Courts across the country are beginning to wrestle with these issues, although many jurisdictions, including North Carolina, have not yet provided definitive guidance on all aspects of AI-related privilege and work product waiver. Until the law becomes more settled, the safest course is to advise clients not to enter confidential information into public AI platforms without first consulting counsel.
If the lawyer is meeting with the client before confidential information has been entered into an AI platform, the lawyer should specifically advise the client not to do so going forward except at the lawyer’s direction. Taking this step may help strengthen later arguments that the client intended to preserve confidentiality and work product protections.
Remember That You Can Decline to Use the AI-Generated Work Product
Lawyers should also remember that they are not obligated to use or review AI-generated work product simply because the client brings it to the meeting. In some situations, the risks associated with hallucinations, inaccuracies, or confidentiality concerns may outweigh any potential benefit.
There may be times when the lawyer reasonably concludes that it would be more efficient, less expensive, and less risky to start from scratch rather than attempt to salvage AI-generated material. Lawyers should feel comfortable communicating that decision to the client in a professional and respectful manner.
Address AI Risks in the Engagement Agreement
Finally, lawyers may want to consider addressing AI-related issues directly in their engagement agreements or initial client communications. For example, the agreement could warn clients about the risks of entering confidential information into public AI platforms and instruct clients not to use such tools for sensitive matters without consulting the lawyer first.
In addition, if the lawyer personally uses an AI platform that reserves the right to access, review, or share user inputs, the lawyer should carefully evaluate whether informed client consent is necessary before entering confidential information into the system.
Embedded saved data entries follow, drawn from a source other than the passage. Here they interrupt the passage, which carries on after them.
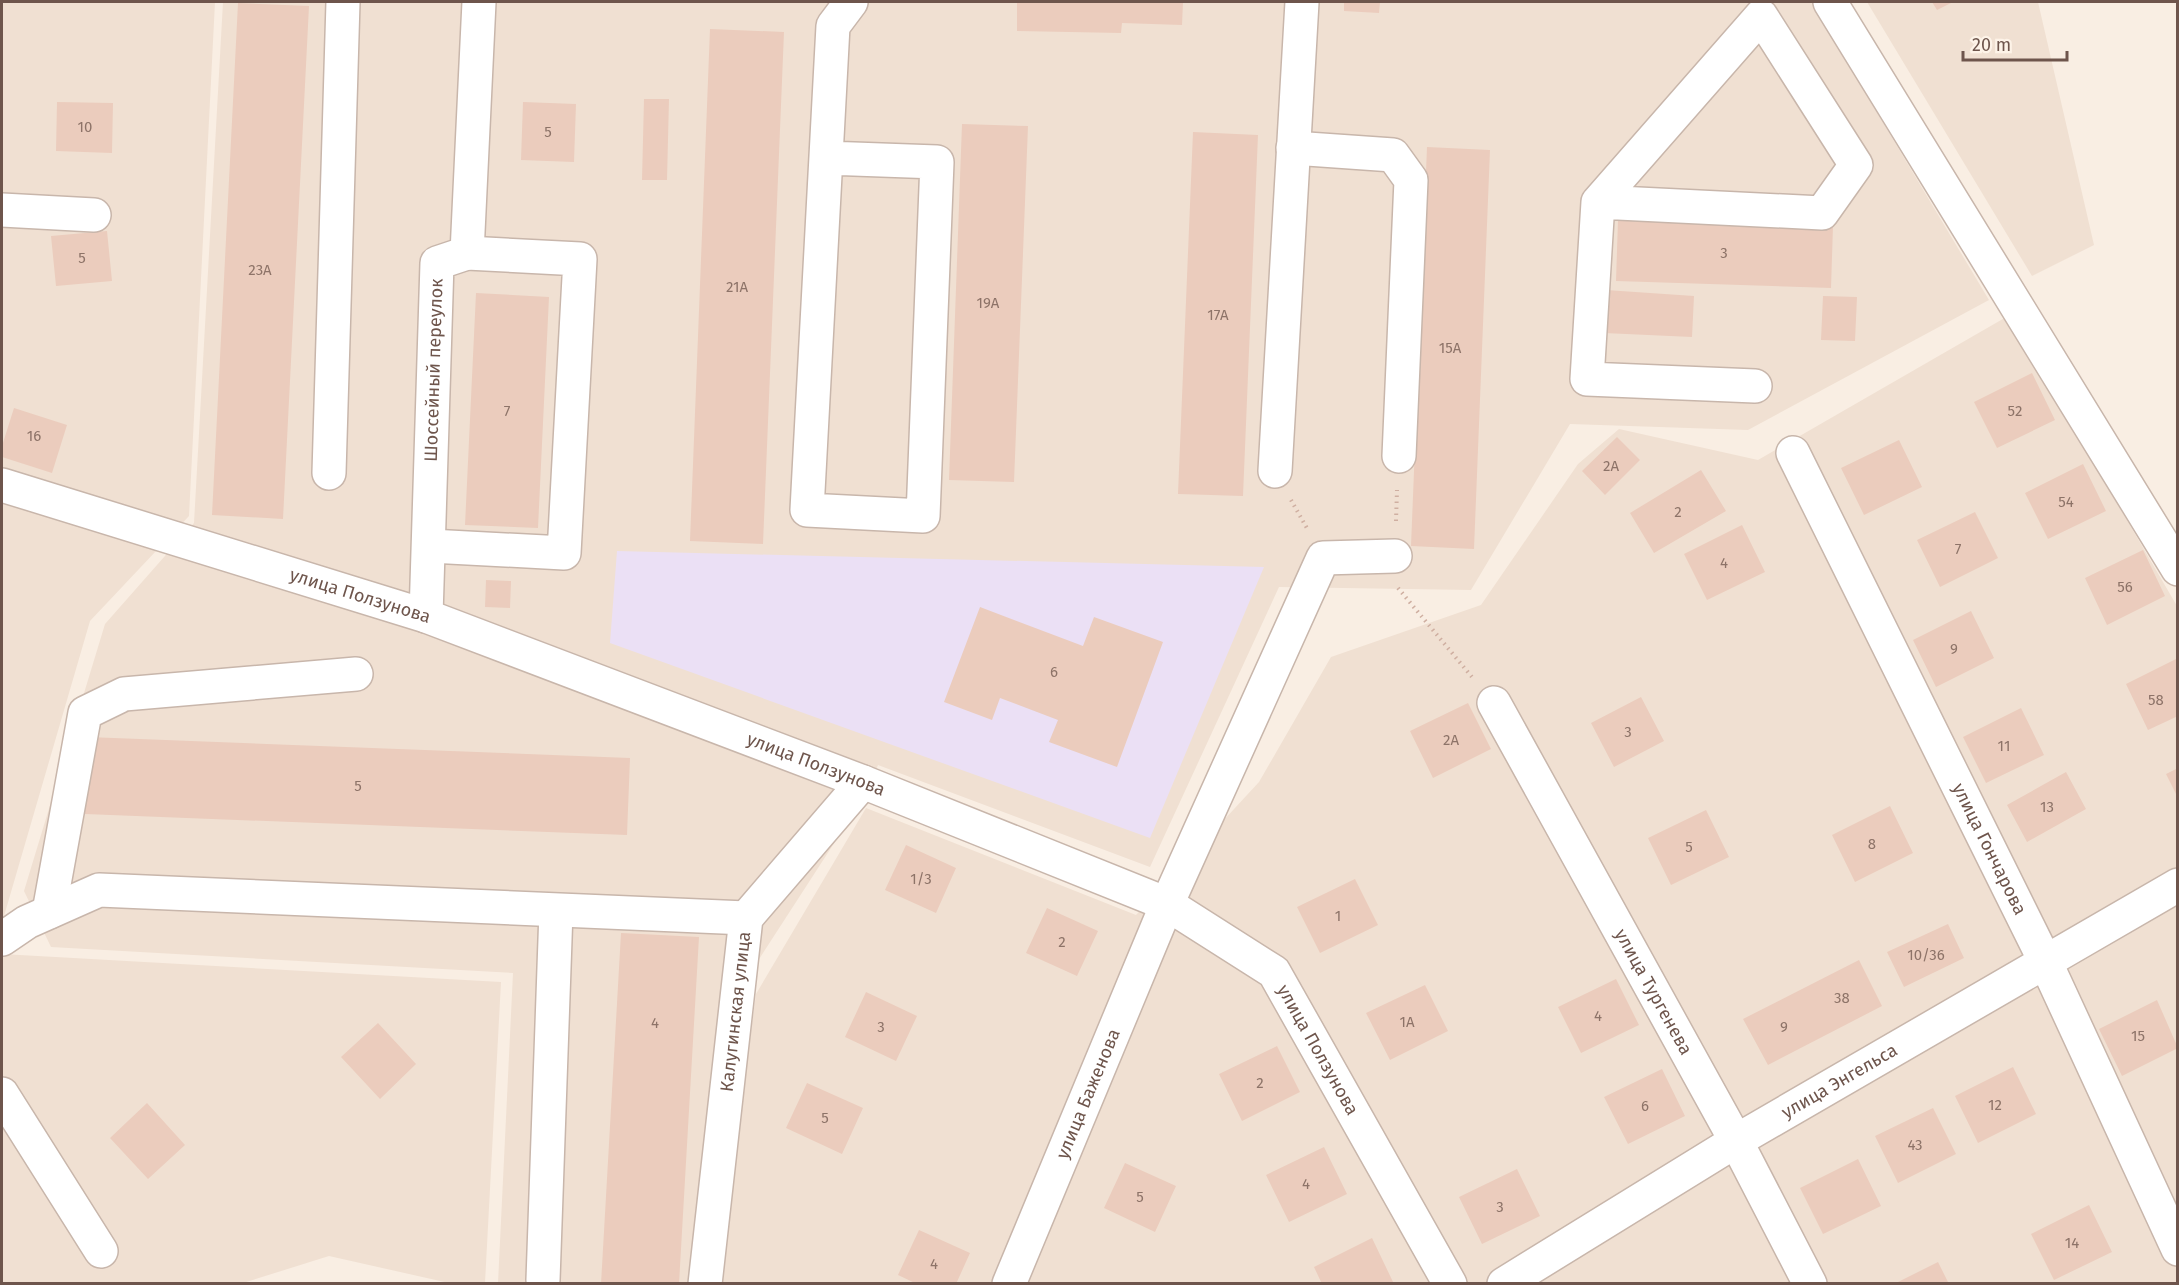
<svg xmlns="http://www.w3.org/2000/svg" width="2179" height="1285" viewBox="0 0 2179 1285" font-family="'Fira Sans',sans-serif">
	<rect width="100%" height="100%" fill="#f9eee3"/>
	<!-- residential -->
	<path fill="#f0e0d2" d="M 2,2 L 215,2 L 189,516 L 90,621 L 2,923 Z
		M 223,2 L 1811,2 L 1989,300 L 1748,430 L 1570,424 L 1471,590 L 1279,587 L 1150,867 L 878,765 L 866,794 L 750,973 L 701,1283 L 498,1283 L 513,973 L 51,947 L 24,891 L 105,624 L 194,523 Z
		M 1867,2 L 2038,2 L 2094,245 L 2032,276 Z
		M 2008,316 L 2177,606 L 2177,1283 L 717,1284 L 756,994 L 866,808 L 1136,915 L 1259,782 L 1331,657 L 1481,605 L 1578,464 L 1619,429 L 1758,460 Z
		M 2,954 L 501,982 L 485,1283 L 449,1283 L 329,1256 L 243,1283 L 2,1283 Z"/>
	<!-- education -->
	<path fill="#ebe0f5" d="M 617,551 L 1264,567 L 1150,838 L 610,643 Z"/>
	<!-- building -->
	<path fill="#ebccbd" d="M 1017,2 L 1183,2 L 1182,25 L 1122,23 L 1121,33 L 1017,31 Z
		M 1344,2 L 1380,2 L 1379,13 L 1344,11 Z
		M 1932,2 L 1953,2 L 1937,10 Z
		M 238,3 L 309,6 L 283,519 L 212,515 Z
		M 710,29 L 784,32 L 763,544 L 690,541 Z
		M 644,99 L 669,99 L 667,180 L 642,180 Z
		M 57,102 L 113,103 L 112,153 L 56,151 Z
		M 523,102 L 576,104 L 574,162 L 521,160 Z
		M 962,124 L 1028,126 L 1014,482 L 949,480 Z
		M 1193,132 L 1258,135 L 1243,496 L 1178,494 Z
		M 1427,147 L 1490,150 L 1474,549 L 1411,546 Z
		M 1618,220 L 1833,226 L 1831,288 L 1616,281 Z
		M 107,231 L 112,281 L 56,286 L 51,236 Z
		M 1606,290 L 1694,296 L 1692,337 L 1604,333 Z
		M 476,293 L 549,297 L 538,528 L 465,525 Z
		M 1823,296 L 1857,297 L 1855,341 L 1821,340 Z
		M 2032,373 L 2055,420 L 1997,448 L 1974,402 Z
		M 14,408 L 67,425 L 52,473 L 2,457 L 2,446 Z
		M 1617,437 L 1640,460 L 1605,495 L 1582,471 Z
		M 1899,440 L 1922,487 L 1864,515 L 1841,468 Z
		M 2083,464 L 2106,511 L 2048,539 L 2025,493 Z
		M 1701,470 L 1726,511 L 1654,553 L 1630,513 Z
		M 1975,512 L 1998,558 L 1940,587 L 1917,540 Z
		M 1742,525 L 1765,572 L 1707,600 L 1684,554 Z
		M 2143,550 L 2165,596 L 2107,625 L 2085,578 Z
		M 486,580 L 511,581 L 510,608 L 485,607 Z
		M 980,607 L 1083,646 L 1094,617 L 1163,642 L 1117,767 L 1049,742 L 1058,720 L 1000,698 L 992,720 L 944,702 Z
		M 1971,611 L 1994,658 L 1936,687 L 1913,640 Z
		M 2178,658 L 2178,716 L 2148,730 L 2126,684 Z
		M 1641,697 L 1664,741 L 1614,767 L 1591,723 Z
		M 1468,703 L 1491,749 L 1433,778 L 1410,731 Z
		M 2021,708 L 2044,755 L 1986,783 L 1963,737 Z
		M 88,737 L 630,758 L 627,835 L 85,814 Z
		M 2178,768 L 2178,798 L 2166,774 Z
		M 2066,772 L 2086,809 L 2027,842 L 2007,805 Z
		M 1890,806 L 1913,853 L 1855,882 L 1832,835 Z
		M 1706,810 L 1729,857 L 1671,885 L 1648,838 Z
		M 906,845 L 956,868 L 936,913 L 885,890 Z
		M 1355,879 L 1378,925 L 1320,953 L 1297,907 Z
		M 1047,908 L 1098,931 L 1077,976 L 1026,953 Z
		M 1948,924 L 1964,958 L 1904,987 L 1887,952 Z
		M 621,933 L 699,937 L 679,1284 L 601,1284 Z
		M 1859,960 L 1882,1006 L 1768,1065 L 1743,1019 Z
		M 1616,979 L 1639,1025 L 1581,1053 L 1558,1007 Z
		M 1425,985 L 1448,1031 L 1390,1060 L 1366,1013 Z
		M 866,992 L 917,1016 L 896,1061 L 845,1037 Z
		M 2157,1000 L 2178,1048 L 2122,1076 L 2099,1029 Z
		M 378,1023 L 416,1064 L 380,1099 L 341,1057 Z
		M 1277,1046 L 1300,1092 L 1242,1121 L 1219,1074 Z
		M 2013,1067 L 2036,1114 L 1978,1143 L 1955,1096 Z
		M 1662,1069 L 1685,1116 L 1628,1144 L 1604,1097 Z
		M 807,1083 L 863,1108 L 842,1154 L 786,1128 Z
		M 147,1103 L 185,1145 L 148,1179 L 110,1138 Z
		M 1933,1108 L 1956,1154 L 1898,1183 L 1875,1136 Z
		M 1324,1147 L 1347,1194 L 1289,1222 L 1266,1175 Z
		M 1858,1159 L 1881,1206 L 1823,1234 L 1800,1188 Z
		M 1125,1163 L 1176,1186 L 1155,1232 L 1104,1208 Z
		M 1517,1169 L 1540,1216 L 1482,1244 L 1459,1197 Z
		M 2089,1205 L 2112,1252 L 2054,1280 L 2031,1234 Z
		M 919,1230 L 970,1253 L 956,1284 L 917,1284 L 898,1275 Z
		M 1372,1238 L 1394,1284 L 1322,1284 L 1314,1267 Z
		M 1938,1262 L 1949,1284 L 1894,1284 Z"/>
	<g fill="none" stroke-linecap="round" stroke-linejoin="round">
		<defs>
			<g id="minor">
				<path d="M 1830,2 L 2178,569"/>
				<path d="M 1293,148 L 1393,155 L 1411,180 L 1399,456"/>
				<path d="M 826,158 L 937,162 L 923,516 L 807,510 L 833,26 L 851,2"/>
				<path d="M 1598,202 L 1822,213 L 1856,165 L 1761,16 L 1598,202 L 1587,379 L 1755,386"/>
				<path d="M 2,210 L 94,215"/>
				<path id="s1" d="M 1793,453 L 2045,961 L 2178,1249"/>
				<path d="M 1275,471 L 1302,2"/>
				<path d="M 329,473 L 343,2"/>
				<path id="s2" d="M 2,485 L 426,616 L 863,782 L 1167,904 L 1274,972 L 1450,1284"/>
				<path d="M 430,546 L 564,553 L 580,259 L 467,253"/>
				<path id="s3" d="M 426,616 L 437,263 L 467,253 L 479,2"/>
				<path id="s4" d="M 1494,703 L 1736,1141 L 1810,1284"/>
				<path d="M 49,912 L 85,713 L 124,694 L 356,674"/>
				<path d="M 2,939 L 27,922 L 99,890 L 746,918"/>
				<path d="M 2,1094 L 101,1251"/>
				<path d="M 543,1280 L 556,911"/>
				<path id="s5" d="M 705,1284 L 746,918 L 863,782"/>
				<path id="s6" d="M 1009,1284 L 1167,904 L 1323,558 L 1395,556"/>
				<path id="s7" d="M 1504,1284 L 1736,1141 L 2178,885"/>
			</g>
		</defs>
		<!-- minor casing -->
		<use href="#minor" stroke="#c8b6ab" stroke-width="36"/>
		<!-- path -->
		<path stroke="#cfafa1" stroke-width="4" stroke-dasharray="1.5 4.5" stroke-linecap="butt" d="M 1291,500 L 1308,530
			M 1396,521 L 1397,490
			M 1398,588 L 1472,677"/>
		<!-- minor -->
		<use href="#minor" stroke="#fff" stroke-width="33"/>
	</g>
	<g text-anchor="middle" stroke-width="4.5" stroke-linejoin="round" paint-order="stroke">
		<!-- number labels -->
		<g font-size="15" fill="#8d7368">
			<text x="85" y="132">10</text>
			<text x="548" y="137">5</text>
			<text x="1724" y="258">3</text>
			<text x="82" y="263">5</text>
			<text x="260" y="275">23А</text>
			<text x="737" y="292">21А</text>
			<text x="988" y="308">19А</text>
			<text x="1218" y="320">17А</text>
			<text x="1450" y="353">15А</text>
			<text x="507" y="416">7</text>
			<text x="2015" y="416">52</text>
			<text x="34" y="441">16</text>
			<text x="1611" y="471">2А</text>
			<text x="2066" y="507">54</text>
			<text x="1678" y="517">2</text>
			<text x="1958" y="554">7</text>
			<text x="1724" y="568">4</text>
			<text x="2125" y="592">56</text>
			<text x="1954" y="654">9</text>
			<text x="1054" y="677">6</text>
			<text x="2156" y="705">58</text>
			<text x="1628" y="737">3</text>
			<text x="1451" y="745">2А</text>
			<text x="2004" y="751">11</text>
			<text x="358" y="791">5</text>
			<text x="2047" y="812">13</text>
			<text x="1872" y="849">8</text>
			<text x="1689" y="852">5</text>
			<text x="921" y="884">1/3</text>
			<text x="1338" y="921">1</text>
			<text x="1062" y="947">2</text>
			<text x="1926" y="960">10/36</text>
			<text x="1842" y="1003">38</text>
			<text x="1598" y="1021">4</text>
			<text x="1407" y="1027">1А</text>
			<text x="655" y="1028">4</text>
			<text x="881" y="1032">3</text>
			<text x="1784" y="1032">9</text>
			<text x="2138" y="1041">15</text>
			<text x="1260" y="1088">2</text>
			<text x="1995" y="1110">12</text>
			<text x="1645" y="1111">6</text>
			<text x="825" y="1123">5</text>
			<text x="1915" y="1150">43</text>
			<text x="1306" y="1189">4</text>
			<text x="1140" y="1202">5</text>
			<text x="1500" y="1212">3</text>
			<text x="2072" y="1248">14</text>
			<text x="934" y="1269">4</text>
		</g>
		<!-- street labels -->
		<g font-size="18" fill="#6e554c" stroke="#fdf3e8">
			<text dy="6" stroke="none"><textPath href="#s3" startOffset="246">Шоссейный переулок</textPath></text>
			<text dy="6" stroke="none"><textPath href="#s2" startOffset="375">улица Ползунова</textPath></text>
			<text dy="6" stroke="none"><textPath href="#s2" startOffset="861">улица Ползунова</textPath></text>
			<text dy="6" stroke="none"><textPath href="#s1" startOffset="442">улица Гончарова</textPath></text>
			<text dy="6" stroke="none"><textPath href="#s4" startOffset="330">улица Тургенева</textPath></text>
			<text dy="6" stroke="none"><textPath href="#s5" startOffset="274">Калугинская улица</textPath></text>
			<text dy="6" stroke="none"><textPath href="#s2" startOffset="1455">улица Ползунова</textPath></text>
			<text dy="6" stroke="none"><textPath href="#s7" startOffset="392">улица Энгельса</textPath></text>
			<text dy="6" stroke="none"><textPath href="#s6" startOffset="206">улица Баженова</textPath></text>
		</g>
	</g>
	<!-- border -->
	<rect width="2179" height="1285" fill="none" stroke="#6e554c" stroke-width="6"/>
	<!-- scale -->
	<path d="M1963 51v9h104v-9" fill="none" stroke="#6e554c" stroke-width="3"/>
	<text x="1972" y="51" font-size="18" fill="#6e554c" stroke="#fdf3e8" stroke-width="4.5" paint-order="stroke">20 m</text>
</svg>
The North Carolina State Bar’s position is that entering confidential client information in an AI platform that reserves the right to review, access, or share that information is a violation of Rule 1.6.
Like it or not, generative AI is now part of the lawyer-client relationship. Clients are going to continue using these tools because they are easy to access, inexpensive, and capable of producing work product that appears sophisticated and authoritative. The challenge for lawyers is not learning how to eliminate AI from the practice of law but learning how to responsibly manage its growing presence in client interactions. Lawyers who approach these situations with professionalism, curiosity, clear communication, and sound judgment will be in the best position to protect both their clients and themselves.